Exercise:
Show every line from the entries that follow which holds the word "futebol".

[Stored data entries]
- Opening Delimiter -

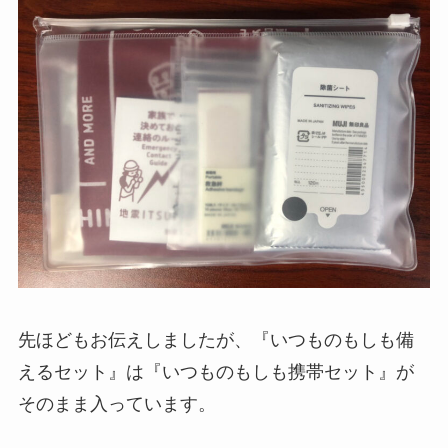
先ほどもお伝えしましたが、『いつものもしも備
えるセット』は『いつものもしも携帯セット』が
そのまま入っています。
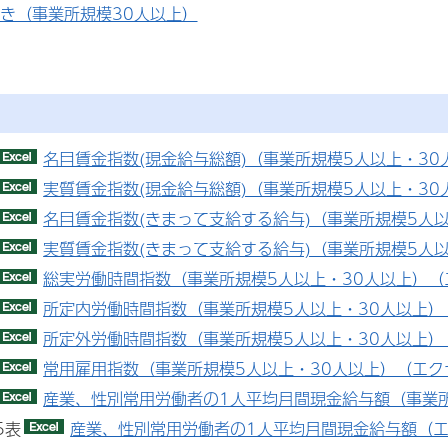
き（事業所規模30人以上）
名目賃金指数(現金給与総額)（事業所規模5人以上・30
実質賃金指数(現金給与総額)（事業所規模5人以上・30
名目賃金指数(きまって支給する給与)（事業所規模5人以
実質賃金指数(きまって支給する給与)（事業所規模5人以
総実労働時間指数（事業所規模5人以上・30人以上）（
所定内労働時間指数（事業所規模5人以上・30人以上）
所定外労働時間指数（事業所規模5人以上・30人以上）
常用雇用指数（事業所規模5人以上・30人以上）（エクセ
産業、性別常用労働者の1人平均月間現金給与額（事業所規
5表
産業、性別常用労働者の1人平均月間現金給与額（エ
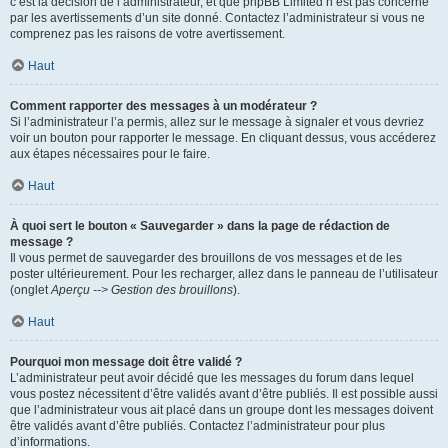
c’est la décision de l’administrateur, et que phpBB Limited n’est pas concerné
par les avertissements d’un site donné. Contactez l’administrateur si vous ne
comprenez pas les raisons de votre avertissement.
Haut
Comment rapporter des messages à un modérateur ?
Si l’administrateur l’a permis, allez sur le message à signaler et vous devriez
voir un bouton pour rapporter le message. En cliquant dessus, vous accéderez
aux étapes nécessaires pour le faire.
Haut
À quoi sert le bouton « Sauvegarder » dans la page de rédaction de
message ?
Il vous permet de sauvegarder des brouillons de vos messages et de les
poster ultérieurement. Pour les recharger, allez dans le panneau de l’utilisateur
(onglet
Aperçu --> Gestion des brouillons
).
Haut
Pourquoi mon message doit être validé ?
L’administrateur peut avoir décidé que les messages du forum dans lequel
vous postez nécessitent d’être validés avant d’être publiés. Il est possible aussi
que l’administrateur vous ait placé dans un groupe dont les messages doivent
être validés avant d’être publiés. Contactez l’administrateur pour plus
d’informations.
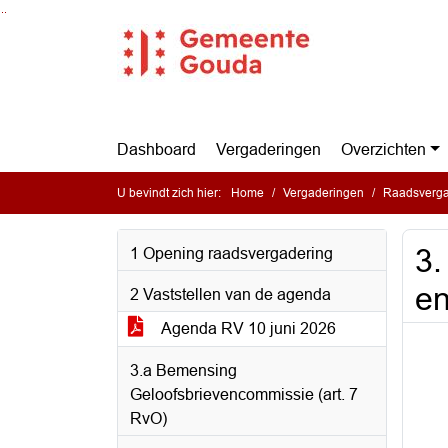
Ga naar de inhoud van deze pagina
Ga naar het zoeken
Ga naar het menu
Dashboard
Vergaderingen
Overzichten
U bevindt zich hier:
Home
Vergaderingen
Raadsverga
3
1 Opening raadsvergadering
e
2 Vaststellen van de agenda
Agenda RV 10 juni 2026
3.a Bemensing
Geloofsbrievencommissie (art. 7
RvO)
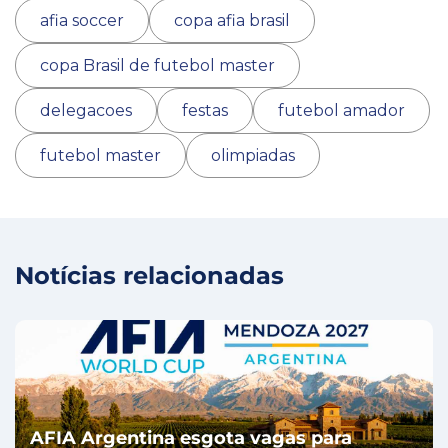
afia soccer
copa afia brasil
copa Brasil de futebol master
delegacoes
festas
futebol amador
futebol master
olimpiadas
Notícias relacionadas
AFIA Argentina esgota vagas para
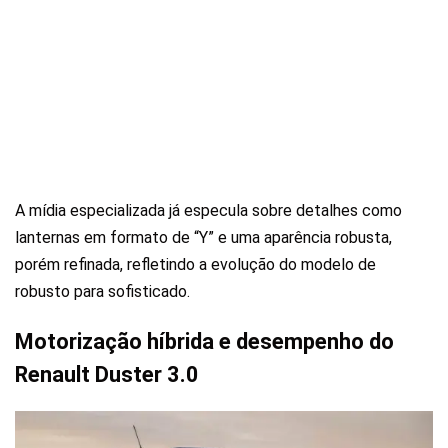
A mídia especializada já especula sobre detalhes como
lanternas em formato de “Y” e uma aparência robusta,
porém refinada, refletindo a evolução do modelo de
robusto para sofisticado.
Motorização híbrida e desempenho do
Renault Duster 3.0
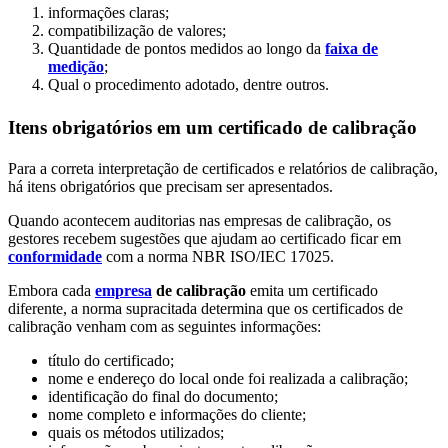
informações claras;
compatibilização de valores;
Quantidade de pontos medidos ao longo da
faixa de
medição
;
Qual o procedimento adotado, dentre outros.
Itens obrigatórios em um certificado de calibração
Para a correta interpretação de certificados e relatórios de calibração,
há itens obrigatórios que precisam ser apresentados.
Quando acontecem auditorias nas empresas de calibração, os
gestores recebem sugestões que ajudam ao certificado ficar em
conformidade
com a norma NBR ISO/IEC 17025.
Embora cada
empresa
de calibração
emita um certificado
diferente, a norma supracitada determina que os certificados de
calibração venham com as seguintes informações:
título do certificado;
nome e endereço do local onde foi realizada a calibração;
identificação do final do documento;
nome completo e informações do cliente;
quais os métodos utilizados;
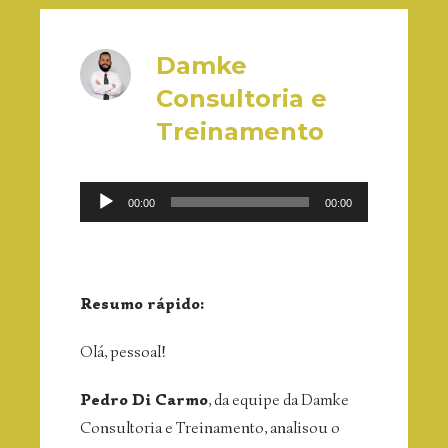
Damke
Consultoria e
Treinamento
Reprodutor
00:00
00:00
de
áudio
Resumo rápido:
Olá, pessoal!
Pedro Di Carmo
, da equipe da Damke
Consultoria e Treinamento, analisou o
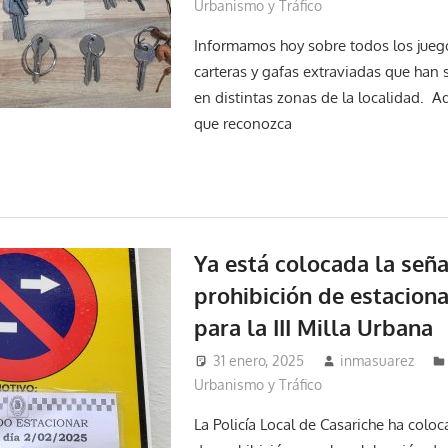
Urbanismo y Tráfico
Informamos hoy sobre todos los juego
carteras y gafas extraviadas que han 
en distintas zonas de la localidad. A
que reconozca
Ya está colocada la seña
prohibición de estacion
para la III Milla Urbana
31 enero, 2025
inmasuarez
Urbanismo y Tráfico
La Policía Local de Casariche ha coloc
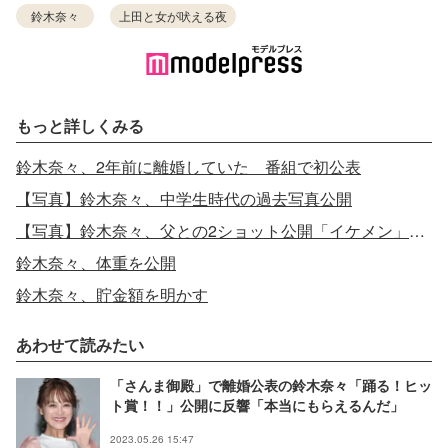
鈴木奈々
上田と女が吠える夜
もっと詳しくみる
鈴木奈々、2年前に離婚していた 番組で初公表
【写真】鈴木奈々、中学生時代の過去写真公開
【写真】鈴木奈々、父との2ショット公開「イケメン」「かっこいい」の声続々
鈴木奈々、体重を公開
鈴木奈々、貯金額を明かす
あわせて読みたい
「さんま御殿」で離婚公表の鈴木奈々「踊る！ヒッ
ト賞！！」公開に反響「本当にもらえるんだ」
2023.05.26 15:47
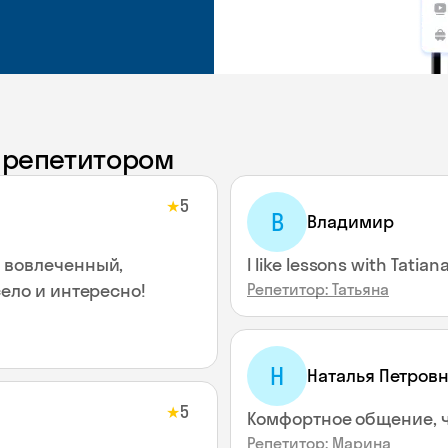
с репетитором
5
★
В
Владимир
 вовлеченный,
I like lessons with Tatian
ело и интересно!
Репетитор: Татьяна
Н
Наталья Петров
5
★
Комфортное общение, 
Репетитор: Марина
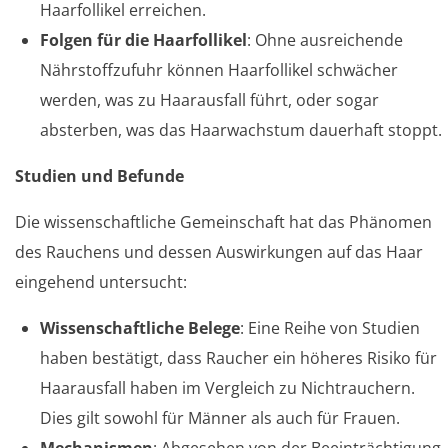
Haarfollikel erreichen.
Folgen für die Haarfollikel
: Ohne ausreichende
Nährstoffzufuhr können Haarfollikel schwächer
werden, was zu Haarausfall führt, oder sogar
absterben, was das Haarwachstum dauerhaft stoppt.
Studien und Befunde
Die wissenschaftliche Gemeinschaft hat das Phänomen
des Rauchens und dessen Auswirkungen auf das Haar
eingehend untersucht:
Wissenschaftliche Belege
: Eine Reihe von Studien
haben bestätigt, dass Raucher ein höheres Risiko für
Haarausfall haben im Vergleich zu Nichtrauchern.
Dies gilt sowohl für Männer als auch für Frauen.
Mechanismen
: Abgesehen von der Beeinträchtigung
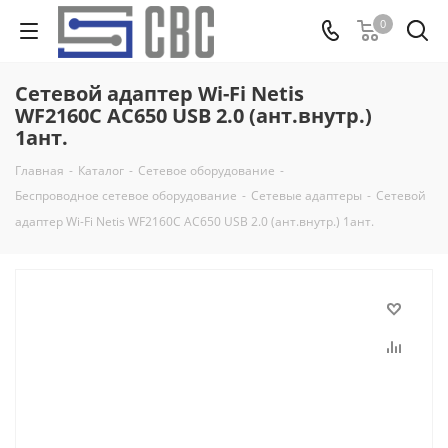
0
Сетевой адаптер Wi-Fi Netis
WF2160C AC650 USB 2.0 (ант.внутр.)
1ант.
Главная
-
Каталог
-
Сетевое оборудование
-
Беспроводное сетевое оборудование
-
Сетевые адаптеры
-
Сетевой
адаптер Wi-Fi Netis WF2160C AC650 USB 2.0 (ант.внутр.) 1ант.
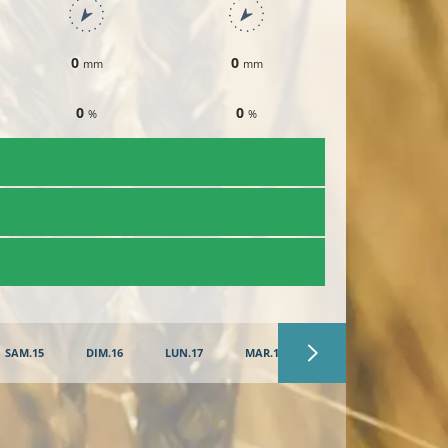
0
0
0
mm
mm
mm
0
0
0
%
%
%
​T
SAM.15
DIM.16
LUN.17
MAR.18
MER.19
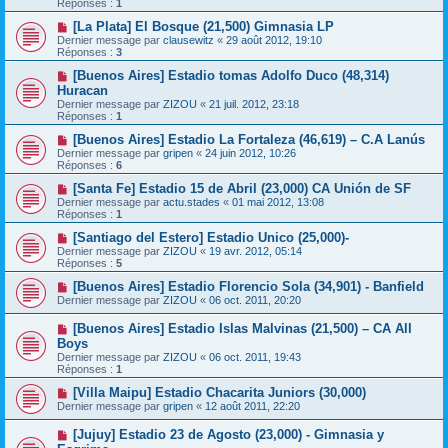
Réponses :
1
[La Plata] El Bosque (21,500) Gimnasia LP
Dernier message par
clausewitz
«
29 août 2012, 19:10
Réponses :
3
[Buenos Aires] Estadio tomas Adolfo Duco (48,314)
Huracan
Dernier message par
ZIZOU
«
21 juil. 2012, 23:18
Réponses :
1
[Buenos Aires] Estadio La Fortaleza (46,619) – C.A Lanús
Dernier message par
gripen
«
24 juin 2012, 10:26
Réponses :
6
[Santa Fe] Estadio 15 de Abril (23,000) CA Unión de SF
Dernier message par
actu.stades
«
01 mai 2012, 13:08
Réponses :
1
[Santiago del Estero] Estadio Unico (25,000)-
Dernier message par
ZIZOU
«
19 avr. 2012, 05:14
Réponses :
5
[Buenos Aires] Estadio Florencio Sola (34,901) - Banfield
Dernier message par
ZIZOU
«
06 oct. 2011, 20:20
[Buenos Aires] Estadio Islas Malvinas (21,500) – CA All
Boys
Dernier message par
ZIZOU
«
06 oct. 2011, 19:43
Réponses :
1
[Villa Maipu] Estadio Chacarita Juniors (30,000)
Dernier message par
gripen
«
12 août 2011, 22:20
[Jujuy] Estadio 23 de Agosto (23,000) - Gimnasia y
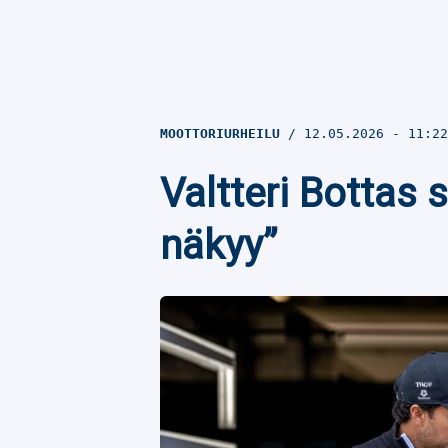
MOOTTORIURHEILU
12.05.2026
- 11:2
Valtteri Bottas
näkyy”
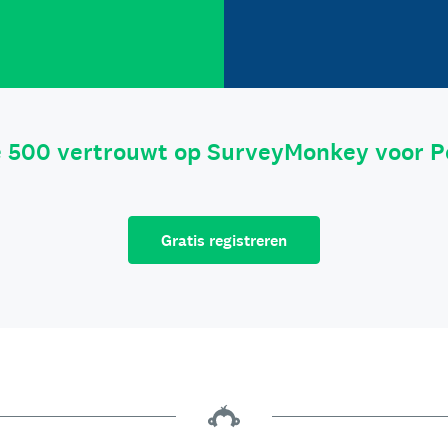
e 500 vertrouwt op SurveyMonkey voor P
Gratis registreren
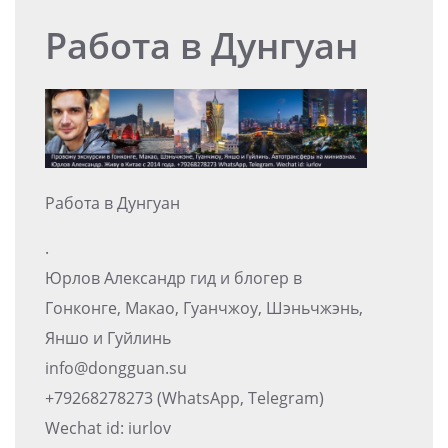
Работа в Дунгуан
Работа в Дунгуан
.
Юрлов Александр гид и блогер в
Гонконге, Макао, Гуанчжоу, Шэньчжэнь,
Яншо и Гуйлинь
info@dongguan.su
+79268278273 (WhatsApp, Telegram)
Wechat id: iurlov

- Closing Delimiter -

Reply:
copa Brasil de futebol master
futebol amador
futebol master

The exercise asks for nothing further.